▸ Material provided:
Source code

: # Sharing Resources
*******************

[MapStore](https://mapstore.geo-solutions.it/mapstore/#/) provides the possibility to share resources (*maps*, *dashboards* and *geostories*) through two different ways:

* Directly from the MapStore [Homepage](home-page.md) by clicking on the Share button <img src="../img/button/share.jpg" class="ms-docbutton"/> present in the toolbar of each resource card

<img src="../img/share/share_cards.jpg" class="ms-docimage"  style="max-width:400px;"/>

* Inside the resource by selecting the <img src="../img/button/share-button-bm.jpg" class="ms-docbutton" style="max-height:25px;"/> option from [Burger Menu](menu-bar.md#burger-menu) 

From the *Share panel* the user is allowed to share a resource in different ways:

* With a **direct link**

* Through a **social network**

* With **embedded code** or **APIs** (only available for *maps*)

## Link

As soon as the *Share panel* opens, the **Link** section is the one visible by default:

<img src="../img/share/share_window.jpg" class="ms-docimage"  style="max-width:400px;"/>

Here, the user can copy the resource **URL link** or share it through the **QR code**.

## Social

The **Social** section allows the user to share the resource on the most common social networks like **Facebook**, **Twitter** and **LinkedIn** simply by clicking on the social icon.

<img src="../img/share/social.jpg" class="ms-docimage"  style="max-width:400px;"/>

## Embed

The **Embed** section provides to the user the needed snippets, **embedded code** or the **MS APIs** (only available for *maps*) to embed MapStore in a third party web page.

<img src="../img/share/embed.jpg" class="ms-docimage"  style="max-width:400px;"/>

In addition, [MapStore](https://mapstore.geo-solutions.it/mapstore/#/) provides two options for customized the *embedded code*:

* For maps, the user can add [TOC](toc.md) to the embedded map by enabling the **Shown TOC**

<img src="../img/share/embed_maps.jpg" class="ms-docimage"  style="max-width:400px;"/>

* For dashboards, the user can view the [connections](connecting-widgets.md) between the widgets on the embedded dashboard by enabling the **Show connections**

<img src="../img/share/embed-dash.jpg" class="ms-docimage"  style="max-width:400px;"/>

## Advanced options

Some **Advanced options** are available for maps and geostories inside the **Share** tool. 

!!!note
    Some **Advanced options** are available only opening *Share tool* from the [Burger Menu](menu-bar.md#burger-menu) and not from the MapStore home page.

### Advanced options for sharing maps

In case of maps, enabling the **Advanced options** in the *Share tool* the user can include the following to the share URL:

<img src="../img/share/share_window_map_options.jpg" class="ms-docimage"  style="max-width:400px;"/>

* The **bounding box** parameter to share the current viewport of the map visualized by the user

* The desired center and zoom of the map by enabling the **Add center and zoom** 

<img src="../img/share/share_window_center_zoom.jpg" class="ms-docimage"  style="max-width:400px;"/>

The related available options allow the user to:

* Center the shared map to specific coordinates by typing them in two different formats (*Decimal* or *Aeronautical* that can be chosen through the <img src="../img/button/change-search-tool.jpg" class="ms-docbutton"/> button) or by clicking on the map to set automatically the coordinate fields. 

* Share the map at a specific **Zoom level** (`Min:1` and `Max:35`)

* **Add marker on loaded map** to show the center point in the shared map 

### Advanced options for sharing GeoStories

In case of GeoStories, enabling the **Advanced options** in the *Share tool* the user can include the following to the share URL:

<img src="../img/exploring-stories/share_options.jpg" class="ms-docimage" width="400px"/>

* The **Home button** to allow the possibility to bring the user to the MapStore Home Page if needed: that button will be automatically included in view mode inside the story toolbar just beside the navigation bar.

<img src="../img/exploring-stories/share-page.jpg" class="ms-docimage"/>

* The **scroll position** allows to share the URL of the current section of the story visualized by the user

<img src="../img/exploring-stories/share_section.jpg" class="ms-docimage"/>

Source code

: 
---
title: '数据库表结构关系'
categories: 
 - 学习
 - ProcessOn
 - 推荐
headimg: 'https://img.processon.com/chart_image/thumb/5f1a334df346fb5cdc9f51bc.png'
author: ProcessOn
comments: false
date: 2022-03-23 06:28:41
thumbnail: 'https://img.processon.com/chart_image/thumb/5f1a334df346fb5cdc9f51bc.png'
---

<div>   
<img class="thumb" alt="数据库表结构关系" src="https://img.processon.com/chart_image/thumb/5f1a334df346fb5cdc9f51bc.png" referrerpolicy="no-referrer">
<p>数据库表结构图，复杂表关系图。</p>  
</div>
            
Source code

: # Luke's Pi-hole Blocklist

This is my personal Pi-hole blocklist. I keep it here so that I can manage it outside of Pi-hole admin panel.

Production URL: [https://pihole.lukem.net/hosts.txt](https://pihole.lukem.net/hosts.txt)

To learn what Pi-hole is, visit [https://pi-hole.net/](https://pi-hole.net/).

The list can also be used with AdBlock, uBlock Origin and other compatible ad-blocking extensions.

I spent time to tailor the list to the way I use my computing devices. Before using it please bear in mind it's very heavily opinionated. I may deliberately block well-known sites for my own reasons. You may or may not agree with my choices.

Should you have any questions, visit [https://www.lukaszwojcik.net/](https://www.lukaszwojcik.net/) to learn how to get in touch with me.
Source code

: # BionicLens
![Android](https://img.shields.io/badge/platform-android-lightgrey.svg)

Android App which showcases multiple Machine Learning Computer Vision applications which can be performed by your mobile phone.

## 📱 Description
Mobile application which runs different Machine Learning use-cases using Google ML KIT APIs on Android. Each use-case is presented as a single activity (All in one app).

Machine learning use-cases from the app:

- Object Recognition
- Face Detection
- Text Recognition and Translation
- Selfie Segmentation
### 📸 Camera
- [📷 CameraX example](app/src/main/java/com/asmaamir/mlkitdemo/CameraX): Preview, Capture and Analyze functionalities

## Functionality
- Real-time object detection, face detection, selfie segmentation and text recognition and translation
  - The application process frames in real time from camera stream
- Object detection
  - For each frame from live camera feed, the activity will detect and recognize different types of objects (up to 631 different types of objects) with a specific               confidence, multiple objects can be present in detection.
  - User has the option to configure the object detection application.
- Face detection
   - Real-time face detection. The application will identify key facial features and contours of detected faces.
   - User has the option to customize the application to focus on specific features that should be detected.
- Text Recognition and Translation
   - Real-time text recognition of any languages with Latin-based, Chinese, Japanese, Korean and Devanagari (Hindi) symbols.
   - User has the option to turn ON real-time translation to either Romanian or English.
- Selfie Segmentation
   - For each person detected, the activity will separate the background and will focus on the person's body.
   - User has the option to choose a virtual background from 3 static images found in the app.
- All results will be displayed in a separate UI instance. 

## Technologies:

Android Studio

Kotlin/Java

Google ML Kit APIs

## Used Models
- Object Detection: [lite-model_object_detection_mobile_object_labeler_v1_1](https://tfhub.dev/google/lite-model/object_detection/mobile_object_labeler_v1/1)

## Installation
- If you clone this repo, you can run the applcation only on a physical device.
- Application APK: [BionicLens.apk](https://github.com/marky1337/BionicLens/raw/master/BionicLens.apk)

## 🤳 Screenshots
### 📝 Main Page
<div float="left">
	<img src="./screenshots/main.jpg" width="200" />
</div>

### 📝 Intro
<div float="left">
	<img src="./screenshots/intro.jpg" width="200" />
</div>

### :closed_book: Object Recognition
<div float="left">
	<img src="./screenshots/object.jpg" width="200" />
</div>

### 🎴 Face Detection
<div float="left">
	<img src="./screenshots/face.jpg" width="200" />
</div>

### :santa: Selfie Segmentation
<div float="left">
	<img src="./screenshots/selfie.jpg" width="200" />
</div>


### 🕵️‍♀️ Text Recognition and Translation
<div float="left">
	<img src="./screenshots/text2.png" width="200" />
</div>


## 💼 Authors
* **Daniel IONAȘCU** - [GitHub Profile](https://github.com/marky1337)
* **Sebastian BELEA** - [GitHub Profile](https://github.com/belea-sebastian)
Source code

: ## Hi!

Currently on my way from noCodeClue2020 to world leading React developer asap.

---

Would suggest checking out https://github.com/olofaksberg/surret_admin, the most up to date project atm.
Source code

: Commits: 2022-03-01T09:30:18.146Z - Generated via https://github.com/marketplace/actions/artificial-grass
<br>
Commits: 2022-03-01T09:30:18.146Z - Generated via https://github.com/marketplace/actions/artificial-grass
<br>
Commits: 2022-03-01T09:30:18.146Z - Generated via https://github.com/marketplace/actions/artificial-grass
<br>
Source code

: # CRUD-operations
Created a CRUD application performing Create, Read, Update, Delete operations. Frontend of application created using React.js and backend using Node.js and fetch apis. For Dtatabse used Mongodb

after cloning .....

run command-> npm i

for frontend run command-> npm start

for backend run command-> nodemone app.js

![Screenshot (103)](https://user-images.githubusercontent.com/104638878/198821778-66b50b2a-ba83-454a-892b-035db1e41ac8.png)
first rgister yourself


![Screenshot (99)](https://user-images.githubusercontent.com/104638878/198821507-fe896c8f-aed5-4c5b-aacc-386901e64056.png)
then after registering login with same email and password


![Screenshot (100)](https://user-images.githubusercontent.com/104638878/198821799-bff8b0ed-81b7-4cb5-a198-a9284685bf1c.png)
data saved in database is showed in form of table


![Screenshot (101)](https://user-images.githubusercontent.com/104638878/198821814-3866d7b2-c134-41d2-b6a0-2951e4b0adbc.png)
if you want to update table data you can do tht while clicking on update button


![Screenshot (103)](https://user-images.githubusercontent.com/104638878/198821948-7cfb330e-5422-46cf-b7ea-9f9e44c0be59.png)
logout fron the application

▸ Work order:
Above are the records. Copy the lines beginning at the one that has "### 📸 Camera" and ending with the one that has "- If you clone", unchanged.

▸ Response area:
### 📸 Camera
- [📷 CameraX example](app/src/main/java/com/asmaamir/mlkitdemo/CameraX): Preview, Capture and Analyze functionalities

## Functionality
- Real-time object detection, face detection, selfie segmentation and text recognition and translation
  - The application process frames in real time from camera stream
- Object detection
  - For each frame from live camera feed, the activity will detect and recognize different types of objects (up to 631 different types of objects) with a specific               confidence, multiple objects can be present in detection.
  - User has the option to configure the object detection application.
- Face detection
   - Real-time face detection. The application will identify key facial features and contours of detected faces.
   - User has the option to customize the application to focus on specific features that should be detected.
- Text Recognition and Translation
   - Real-time text recognition of any languages with Latin-based, Chinese, Japanese, Korean and Devanagari (Hindi) symbols.
   - User has the option to turn ON real-time translation to either Romanian or English.
- Selfie Segmentation
   - For each person detected, the activity will separate the background and will focus on the person's body.
   - User has the option to choose a virtual background from 3 static images found in the app.
- All results will be displayed in a separate UI instance. 

## Technologies:

Android Studio

Kotlin/Java

Google ML Kit APIs

## Used Models
- Object Detection: [lite-model_object_detection_mobile_object_labeler_v1_1](https://tfhub.dev/google/lite-model/object_detection/mobile_object_labeler_v1/1)

## Installation
- If you clone this repo, you can run the applcation only on a physical device.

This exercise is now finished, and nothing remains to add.